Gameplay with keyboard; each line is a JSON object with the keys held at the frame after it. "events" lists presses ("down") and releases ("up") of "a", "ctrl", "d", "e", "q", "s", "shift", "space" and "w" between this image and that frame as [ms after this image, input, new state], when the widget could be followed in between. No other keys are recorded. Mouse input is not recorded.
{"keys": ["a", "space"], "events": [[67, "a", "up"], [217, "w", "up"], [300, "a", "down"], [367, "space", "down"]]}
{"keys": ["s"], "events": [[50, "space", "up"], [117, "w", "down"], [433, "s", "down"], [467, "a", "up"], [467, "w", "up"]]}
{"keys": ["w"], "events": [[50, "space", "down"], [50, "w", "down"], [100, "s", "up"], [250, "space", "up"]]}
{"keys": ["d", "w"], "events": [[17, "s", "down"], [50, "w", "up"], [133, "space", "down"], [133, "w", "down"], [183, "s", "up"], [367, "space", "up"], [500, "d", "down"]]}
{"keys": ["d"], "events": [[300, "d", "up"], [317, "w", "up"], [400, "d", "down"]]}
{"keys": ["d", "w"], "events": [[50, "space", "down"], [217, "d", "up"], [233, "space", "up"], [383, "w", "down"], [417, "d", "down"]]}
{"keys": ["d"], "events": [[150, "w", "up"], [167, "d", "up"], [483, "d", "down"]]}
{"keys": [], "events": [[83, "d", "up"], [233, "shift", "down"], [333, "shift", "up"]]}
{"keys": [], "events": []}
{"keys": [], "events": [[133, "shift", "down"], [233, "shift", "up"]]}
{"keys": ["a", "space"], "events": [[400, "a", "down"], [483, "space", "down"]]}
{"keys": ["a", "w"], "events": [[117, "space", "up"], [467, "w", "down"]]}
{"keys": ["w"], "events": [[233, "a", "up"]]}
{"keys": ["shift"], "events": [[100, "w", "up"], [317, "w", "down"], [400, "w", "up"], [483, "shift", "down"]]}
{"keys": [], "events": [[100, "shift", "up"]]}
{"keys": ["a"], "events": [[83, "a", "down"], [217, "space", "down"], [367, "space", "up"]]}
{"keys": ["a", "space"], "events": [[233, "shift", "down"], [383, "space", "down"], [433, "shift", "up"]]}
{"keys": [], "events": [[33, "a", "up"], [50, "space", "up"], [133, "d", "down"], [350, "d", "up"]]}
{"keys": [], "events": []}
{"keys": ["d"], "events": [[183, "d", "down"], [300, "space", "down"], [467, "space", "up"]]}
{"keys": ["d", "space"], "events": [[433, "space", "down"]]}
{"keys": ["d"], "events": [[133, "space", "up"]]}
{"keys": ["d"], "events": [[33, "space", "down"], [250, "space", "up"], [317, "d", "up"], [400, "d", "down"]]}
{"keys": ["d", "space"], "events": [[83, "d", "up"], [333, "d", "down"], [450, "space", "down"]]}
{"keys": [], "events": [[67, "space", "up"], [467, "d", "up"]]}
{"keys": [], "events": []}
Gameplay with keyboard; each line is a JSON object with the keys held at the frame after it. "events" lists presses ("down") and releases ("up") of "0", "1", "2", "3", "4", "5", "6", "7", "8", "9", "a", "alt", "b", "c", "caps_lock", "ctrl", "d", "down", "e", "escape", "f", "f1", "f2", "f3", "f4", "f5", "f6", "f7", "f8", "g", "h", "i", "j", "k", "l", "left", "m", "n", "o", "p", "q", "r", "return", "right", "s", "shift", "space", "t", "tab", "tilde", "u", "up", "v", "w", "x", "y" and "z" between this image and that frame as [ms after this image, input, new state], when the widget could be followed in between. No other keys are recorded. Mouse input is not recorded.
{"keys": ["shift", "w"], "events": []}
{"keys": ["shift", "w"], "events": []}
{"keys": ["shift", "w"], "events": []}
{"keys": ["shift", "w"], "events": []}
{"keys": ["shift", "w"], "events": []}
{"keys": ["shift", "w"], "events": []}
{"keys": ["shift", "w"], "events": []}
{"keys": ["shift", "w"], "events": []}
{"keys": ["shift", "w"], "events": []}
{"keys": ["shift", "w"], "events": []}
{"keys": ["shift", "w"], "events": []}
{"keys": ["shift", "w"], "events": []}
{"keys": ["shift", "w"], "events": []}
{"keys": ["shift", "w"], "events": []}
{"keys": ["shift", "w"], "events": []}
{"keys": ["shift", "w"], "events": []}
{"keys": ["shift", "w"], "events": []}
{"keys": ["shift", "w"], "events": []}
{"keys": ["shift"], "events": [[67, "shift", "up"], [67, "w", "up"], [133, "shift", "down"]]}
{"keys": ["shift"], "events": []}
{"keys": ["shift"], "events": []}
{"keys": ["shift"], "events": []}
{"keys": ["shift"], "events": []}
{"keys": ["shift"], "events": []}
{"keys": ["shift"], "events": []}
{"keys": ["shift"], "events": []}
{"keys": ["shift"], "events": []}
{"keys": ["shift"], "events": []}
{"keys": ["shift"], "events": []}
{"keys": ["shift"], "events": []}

TASK BRIEF
What is needed here is a word-for-word copy of the whole listing.

TASK ANSWER
Gameplay with keyboard; each line is a JSON object with the keys held at the frame after it. "events" lists presses ("down") and releases ("up") of "a", "ctrl", "d", "e", "q", "s", "shift", "space" and "w" between this image and that frame as [ms after this image, input, new state], when the widget could be followed in between. No other keys are recorded. Mouse input is not recorded.
{"keys": ["a", "space"], "events": [[67, "a", "up"], [217, "w", "up"], [300, "a", "down"], [367, "space", "down"]]}
{"keys": ["s"], "events": [[50, "space", "up"], [117, "w", "down"], [433, "s", "down"], [467, "a", "up"], [467, "w", "up"]]}
{"keys": ["w"], "events": [[50, "space", "down"], [50, "w", "down"], [100, "s", "up"], [250, "space", "up"]]}
{"keys": ["d", "w"], "events": [[17, "s", "down"], [50, "w", "up"], [133, "space", "down"], [133, "w", "down"], [183, "s", "up"], [367, "space", "up"], [500, "d", "down"]]}
{"keys": ["d"], "events": [[300, "d", "up"], [317, "w", "up"], [400, "d", "down"]]}
{"keys": ["d", "w"], "events": [[50, "space", "down"], [217, "d", "up"], [233, "space", "up"], [383, "w", "down"], [417, "d", "down"]]}
{"keys": ["d"], "events": [[150, "w", "up"], [167, "d", "up"], [483, "d", "down"]]}
{"keys": [], "events": [[83, "d", "up"], [233, "shift", "down"], [333, "shift", "up"]]}
{"keys": [], "events": []}
{"keys": [], "events": [[133, "shift", "down"], [233, "shift", "up"]]}
{"keys": ["a", "space"], "events": [[400, "a", "down"], [483, "space", "down"]]}
{"keys": ["a", "w"], "events": [[117, "space", "up"], [467, "w", "down"]]}
{"keys": ["w"], "events": [[233, "a", "up"]]}
{"keys": ["shift"], "events": [[100, "w", "up"], [317, "w", "down"], [400, "w", "up"], [483, "shift", "down"]]}
{"keys": [], "events": [[100, "shift", "up"]]}
{"keys": ["a"], "events": [[83, "a", "down"], [217, "space", "down"], [367, "space", "up"]]}
{"keys": ["a", "space"], "events": [[233, "shift", "down"], [383, "space", "down"], [433, "shift", "up"]]}
{"keys": [], "events": [[33, "a", "up"], [50, "space", "up"], [133, "d", "down"], [350, "d", "up"]]}
{"keys": [], "events": []}
{"keys": ["d"], "events": [[183, "d", "down"], [300, "space", "down"], [467, "space", "up"]]}
{"keys": ["d", "space"], "events": [[433, "space", "down"]]}
{"keys": ["d"], "events": [[133, "space", "up"]]}
{"keys": ["d"], "events": [[33, "space", "down"], [250, "space", "up"], [317, "d", "up"], [400, "d", "down"]]}
{"keys": ["d", "space"], "events": [[83, "d", "up"], [333, "d", "down"], [450, "space", "down"]]}
{"keys": [], "events": [[67, "space", "up"], [467, "d", "up"]]}
{"keys": [], "events": []}
Gameplay with keyboard; each line is a JSON object with the keys held at the frame after it. "events" lists presses ("down") and releases ("up") of "0", "1", "2", "3", "4", "5", "6", "7", "8", "9", "a", "alt", "b", "c", "caps_lock", "ctrl", "d", "down", "e", "escape", "f", "f1", "f2", "f3", "f4", "f5", "f6", "f7", "f8", "g", "h", "i", "j", "k", "l", "left", "m", "n", "o", "p", "q", "r", "return", "right", "s", "shift", "space", "t", "tab", "tilde", "u", "up", "v", "w", "x", "y" and "z" between this image and that frame as [ms after this image, input, new state], when the widget could be followed in between. No other keys are recorded. Mouse input is not recorded.
{"keys": ["shift", "w"], "events": []}
{"keys": ["shift", "w"], "events": []}
{"keys": ["shift", "w"], "events": []}
{"keys": ["shift", "w"], "events": []}
{"keys": ["shift", "w"], "events": []}
{"keys": ["shift", "w"], "events": []}
{"keys": ["shift", "w"], "events": []}
{"keys": ["shift", "w"], "events": []}
{"keys": ["shift", "w"], "events": []}
{"keys": ["shift", "w"], "events": []}
{"keys": ["shift", "w"], "events": []}
{"keys": ["shift", "w"], "events": []}
{"keys": ["shift", "w"], "events": []}
{"keys": ["shift", "w"], "events": []}
{"keys": ["shift", "w"], "events": []}
{"keys": ["shift", "w"], "events": []}
{"keys": ["shift", "w"], "events": []}
{"keys": ["shift", "w"], "events": []}
{"keys": ["shift"], "events": [[67, "shift", "up"], [67, "w", "up"], [133, "shift", "down"]]}
{"keys": ["shift"], "events": []}
{"keys": ["shift"], "events": []}
{"keys": ["shift"], "events": []}
{"keys": ["shift"], "events": []}
{"keys": ["shift"], "events": []}
{"keys": ["shift"], "events": []}
{"keys": ["shift"], "events": []}
{"keys": ["shift"], "events": []}
{"keys": ["shift"], "events": []}
{"keys": ["shift"], "events": []}
{"keys": ["shift"], "events": []}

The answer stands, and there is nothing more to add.